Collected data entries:

************

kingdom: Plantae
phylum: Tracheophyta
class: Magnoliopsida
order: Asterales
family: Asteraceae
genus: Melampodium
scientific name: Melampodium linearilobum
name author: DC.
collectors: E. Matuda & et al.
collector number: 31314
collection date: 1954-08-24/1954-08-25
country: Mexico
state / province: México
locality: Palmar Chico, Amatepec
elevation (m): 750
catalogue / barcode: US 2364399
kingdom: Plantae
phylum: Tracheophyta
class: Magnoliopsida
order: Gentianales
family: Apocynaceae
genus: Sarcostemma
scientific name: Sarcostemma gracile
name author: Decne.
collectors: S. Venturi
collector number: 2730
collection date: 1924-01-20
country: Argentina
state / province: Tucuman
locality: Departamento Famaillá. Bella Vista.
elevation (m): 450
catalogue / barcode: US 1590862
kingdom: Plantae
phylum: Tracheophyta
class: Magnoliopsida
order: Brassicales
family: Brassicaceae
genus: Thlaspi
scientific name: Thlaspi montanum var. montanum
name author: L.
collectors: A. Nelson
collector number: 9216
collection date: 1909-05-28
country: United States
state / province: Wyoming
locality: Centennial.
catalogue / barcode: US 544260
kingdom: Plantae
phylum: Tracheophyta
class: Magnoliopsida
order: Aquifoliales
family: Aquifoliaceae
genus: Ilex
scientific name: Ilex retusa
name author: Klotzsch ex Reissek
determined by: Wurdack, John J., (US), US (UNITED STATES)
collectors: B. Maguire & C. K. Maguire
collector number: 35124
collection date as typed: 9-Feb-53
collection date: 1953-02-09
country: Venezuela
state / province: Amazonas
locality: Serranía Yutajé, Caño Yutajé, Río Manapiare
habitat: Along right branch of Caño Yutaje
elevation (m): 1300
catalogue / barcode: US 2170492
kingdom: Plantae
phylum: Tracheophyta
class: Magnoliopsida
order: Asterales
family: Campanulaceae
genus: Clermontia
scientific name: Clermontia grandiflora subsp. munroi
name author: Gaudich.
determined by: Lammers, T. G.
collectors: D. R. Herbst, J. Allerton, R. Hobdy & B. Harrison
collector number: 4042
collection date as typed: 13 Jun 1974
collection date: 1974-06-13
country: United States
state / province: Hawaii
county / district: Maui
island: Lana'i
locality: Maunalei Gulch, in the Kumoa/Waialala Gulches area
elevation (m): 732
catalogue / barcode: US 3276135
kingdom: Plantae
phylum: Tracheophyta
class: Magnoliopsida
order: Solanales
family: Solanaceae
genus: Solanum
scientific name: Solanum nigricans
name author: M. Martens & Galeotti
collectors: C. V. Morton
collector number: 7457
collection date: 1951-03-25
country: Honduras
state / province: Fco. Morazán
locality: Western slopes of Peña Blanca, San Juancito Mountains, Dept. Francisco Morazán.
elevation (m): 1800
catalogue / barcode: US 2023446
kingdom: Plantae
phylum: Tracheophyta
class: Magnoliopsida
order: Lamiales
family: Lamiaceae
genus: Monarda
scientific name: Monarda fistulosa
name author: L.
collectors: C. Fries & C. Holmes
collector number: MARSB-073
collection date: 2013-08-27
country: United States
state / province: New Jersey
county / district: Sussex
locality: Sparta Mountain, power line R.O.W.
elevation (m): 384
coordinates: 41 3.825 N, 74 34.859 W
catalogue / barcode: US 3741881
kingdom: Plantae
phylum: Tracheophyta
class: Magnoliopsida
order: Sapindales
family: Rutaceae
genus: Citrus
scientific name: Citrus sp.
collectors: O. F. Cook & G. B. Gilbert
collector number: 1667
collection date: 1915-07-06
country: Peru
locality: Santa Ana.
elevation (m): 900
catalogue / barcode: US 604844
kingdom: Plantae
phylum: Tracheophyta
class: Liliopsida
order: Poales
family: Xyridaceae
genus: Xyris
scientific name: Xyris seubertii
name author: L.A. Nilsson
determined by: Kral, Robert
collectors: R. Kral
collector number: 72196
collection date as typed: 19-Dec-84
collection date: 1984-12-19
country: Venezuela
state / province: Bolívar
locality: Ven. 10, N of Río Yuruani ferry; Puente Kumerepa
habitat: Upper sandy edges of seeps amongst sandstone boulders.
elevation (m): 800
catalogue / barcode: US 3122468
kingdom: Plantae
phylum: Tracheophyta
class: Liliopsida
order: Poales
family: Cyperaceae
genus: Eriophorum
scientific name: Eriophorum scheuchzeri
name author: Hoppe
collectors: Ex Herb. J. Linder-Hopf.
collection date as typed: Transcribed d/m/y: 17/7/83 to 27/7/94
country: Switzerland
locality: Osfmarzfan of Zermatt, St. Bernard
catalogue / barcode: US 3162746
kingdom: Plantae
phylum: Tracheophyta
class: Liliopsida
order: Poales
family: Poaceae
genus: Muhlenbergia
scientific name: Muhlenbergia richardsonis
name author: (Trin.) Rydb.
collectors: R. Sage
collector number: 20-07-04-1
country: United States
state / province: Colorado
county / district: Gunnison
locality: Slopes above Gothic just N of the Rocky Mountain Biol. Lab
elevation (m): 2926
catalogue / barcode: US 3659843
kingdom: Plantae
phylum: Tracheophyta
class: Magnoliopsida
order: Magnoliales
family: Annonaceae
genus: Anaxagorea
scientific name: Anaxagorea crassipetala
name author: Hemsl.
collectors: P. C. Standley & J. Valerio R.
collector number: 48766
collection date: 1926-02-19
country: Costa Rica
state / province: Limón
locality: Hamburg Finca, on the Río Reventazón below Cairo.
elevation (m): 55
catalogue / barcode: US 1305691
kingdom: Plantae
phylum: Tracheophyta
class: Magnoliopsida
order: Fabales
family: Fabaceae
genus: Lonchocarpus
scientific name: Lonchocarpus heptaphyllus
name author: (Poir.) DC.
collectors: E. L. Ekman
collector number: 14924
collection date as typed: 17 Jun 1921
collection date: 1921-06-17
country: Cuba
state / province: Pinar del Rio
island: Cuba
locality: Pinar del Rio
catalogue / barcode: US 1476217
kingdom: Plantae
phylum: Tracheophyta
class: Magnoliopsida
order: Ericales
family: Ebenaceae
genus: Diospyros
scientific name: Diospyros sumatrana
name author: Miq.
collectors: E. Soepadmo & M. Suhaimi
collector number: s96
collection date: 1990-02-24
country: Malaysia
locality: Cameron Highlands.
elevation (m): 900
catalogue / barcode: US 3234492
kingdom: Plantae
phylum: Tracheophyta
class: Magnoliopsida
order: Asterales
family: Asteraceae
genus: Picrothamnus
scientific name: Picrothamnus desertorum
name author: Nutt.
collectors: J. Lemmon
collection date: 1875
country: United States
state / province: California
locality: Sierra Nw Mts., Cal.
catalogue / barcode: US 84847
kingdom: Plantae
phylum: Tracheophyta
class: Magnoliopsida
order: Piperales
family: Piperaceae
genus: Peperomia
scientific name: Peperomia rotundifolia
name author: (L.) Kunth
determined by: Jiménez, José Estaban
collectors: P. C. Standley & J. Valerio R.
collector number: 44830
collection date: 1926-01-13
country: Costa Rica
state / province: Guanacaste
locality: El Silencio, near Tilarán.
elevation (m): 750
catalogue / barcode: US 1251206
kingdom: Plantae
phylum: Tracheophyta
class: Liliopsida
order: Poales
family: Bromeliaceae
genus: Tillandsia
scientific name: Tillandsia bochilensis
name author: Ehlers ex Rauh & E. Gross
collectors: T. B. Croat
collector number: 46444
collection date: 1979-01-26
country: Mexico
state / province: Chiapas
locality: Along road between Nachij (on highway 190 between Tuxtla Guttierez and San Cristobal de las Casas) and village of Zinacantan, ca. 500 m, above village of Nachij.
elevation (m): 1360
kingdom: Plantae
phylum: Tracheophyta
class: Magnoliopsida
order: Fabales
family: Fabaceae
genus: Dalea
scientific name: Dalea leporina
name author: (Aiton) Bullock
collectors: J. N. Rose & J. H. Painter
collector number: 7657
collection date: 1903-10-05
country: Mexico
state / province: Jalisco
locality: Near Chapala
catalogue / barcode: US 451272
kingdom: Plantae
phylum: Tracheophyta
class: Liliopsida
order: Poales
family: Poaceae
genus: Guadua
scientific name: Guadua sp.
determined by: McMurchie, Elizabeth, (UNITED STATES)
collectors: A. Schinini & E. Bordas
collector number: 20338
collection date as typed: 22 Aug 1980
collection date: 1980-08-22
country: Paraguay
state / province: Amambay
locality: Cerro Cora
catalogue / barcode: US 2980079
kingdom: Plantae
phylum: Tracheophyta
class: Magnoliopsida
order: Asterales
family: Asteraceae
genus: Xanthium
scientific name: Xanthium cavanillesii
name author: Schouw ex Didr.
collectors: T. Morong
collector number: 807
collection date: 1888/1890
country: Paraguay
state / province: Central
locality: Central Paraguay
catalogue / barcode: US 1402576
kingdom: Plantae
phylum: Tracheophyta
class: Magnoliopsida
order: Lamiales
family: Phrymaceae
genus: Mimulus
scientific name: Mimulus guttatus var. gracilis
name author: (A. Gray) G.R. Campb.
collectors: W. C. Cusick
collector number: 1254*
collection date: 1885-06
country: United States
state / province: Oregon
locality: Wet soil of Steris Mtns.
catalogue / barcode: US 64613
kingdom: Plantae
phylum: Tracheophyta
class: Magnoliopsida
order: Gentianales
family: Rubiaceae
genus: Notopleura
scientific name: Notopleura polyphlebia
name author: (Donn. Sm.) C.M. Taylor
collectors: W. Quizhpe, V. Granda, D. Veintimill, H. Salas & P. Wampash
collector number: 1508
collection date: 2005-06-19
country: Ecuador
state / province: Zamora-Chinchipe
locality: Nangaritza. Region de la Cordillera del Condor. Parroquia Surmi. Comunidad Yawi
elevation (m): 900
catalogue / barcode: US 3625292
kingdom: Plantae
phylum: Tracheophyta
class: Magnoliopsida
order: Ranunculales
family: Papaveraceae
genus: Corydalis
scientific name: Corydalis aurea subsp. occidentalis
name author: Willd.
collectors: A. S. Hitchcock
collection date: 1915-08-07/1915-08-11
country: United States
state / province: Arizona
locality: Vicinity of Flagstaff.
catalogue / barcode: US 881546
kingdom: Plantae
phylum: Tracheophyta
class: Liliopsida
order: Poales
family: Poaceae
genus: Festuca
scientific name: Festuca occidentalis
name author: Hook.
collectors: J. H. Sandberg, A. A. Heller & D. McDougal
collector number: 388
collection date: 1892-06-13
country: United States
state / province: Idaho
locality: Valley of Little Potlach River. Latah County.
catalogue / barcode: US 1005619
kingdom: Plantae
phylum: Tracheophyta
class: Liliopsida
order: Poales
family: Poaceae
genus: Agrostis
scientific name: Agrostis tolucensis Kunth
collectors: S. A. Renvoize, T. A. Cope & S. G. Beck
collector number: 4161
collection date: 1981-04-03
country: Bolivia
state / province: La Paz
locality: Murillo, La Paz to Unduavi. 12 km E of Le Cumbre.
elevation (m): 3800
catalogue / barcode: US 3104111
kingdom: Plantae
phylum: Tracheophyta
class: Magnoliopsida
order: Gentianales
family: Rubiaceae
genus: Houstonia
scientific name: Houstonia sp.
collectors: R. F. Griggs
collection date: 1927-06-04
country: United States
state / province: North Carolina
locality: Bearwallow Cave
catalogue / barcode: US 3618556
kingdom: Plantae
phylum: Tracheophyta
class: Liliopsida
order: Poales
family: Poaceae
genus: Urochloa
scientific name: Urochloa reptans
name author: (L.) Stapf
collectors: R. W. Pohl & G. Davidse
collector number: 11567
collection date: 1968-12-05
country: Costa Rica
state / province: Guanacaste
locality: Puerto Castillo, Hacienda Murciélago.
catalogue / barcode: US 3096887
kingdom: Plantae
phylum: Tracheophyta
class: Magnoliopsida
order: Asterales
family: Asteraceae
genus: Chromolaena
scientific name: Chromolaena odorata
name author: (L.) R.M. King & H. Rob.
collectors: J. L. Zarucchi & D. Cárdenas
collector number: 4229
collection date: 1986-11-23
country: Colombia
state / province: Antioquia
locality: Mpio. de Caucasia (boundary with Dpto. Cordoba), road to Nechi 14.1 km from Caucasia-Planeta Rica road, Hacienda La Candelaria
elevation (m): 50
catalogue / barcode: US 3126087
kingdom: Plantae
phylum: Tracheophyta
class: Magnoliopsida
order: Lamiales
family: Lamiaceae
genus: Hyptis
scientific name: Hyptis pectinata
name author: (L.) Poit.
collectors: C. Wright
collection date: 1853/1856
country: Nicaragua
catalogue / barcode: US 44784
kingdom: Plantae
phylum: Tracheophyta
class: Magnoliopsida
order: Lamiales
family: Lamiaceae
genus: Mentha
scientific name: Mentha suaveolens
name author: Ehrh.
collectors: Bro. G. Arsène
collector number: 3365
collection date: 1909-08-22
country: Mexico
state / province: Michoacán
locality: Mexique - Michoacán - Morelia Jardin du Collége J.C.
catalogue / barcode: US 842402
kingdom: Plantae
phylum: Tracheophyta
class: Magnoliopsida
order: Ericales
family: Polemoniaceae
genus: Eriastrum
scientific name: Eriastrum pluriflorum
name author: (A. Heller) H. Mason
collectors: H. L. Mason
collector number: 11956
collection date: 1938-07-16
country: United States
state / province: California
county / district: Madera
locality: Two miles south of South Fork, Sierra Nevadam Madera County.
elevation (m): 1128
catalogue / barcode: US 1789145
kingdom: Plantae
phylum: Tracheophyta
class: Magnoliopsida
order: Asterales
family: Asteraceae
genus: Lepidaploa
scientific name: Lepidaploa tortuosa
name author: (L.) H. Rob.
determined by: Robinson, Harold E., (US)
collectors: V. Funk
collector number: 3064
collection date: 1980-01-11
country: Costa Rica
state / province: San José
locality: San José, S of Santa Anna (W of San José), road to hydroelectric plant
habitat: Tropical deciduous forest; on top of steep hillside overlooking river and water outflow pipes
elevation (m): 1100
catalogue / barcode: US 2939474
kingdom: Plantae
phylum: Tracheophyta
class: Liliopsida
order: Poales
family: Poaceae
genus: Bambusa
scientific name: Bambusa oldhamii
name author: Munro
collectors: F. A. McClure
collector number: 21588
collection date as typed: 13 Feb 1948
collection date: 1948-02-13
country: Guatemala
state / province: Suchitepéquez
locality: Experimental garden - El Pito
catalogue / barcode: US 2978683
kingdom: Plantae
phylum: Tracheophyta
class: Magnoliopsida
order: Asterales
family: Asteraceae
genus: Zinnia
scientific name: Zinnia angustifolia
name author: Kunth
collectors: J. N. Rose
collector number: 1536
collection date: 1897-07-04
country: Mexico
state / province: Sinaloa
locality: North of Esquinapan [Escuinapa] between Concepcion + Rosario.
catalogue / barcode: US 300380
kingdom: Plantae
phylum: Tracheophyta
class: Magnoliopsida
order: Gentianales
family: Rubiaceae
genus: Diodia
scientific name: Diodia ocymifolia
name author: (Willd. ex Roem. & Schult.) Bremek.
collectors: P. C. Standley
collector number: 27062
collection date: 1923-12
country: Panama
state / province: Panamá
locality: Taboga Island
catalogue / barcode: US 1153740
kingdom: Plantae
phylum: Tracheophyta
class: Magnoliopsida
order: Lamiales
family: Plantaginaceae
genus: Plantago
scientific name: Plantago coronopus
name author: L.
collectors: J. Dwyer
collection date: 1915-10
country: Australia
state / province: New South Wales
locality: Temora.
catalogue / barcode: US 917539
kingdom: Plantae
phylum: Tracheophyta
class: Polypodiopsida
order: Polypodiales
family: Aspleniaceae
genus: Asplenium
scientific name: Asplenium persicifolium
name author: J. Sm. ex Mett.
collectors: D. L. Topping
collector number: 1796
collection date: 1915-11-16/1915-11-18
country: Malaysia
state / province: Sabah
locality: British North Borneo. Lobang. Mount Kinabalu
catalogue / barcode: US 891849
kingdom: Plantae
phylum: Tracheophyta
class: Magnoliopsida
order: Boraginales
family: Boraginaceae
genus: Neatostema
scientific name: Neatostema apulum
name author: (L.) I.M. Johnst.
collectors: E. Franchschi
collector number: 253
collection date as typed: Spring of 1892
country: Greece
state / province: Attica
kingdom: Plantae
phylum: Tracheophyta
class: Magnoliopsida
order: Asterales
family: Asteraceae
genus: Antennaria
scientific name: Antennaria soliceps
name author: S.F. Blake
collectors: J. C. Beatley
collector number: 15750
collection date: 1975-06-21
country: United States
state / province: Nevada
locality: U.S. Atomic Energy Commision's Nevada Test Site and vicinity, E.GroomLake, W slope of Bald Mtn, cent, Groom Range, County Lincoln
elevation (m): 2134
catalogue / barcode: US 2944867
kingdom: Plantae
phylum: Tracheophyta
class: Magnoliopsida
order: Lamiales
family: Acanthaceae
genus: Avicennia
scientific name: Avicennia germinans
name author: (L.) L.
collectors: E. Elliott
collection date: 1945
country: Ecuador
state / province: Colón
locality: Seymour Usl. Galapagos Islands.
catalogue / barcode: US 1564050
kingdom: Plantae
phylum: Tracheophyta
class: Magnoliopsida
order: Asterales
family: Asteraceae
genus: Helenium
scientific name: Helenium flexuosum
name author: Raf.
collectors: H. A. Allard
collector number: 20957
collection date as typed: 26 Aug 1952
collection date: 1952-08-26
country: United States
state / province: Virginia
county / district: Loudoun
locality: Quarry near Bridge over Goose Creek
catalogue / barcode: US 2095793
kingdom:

************

Short task:
Output the material above, from its first line down to and including the line containing "locality: Departamento Famaillá. Bella Vista.", as a Markdown table with the columns Row and Line. Number each row and skip any blank lines.

Exercise answer:
| Row | Line |
|---|---|
| 1 | kingdom: Plantae |
| 2 | phylum: Tracheophyta |
| 3 | class: Magnoliopsida |
| 4 | order: Asterales |
| 5 | family: Asteraceae |
| 6 | genus: Melampodium |
| 7 | scientific name: Melampodium linearilobum |
| 8 | name author: DC. |
| 9 | collectors: E. Matuda & et al. |
| 10 | collector number: 31314 |
| 11 | collection date: 1954-08-24/1954-08-25 |
| 12 | country: Mexico |
| 13 | state / province: México |
| 14 | locality: Palmar Chico, Amatepec |
| 15 | elevation (m): 750 |
| 16 | catalogue / barcode: US 2364399 |
| 17 | kingdom: Plantae |
| 18 | phylum: Tracheophyta |
| 19 | class: Magnoliopsida |
| 20 | order: Gentianales |
| 21 | family: Apocynaceae |
| 22 | genus: Sarcostemma |
| 23 | scientific name: Sarcostemma gracile |
| 24 | name author: Decne. |
| 25 | collectors: S. Venturi |
| 26 | collector number: 2730 |
| 27 | collection date: 1924-01-20 |
| 28 | country: Argentina |
| 29 | state / province: Tucuman |
| 30 | locality: Departamento Famaillá. Bella Vista. |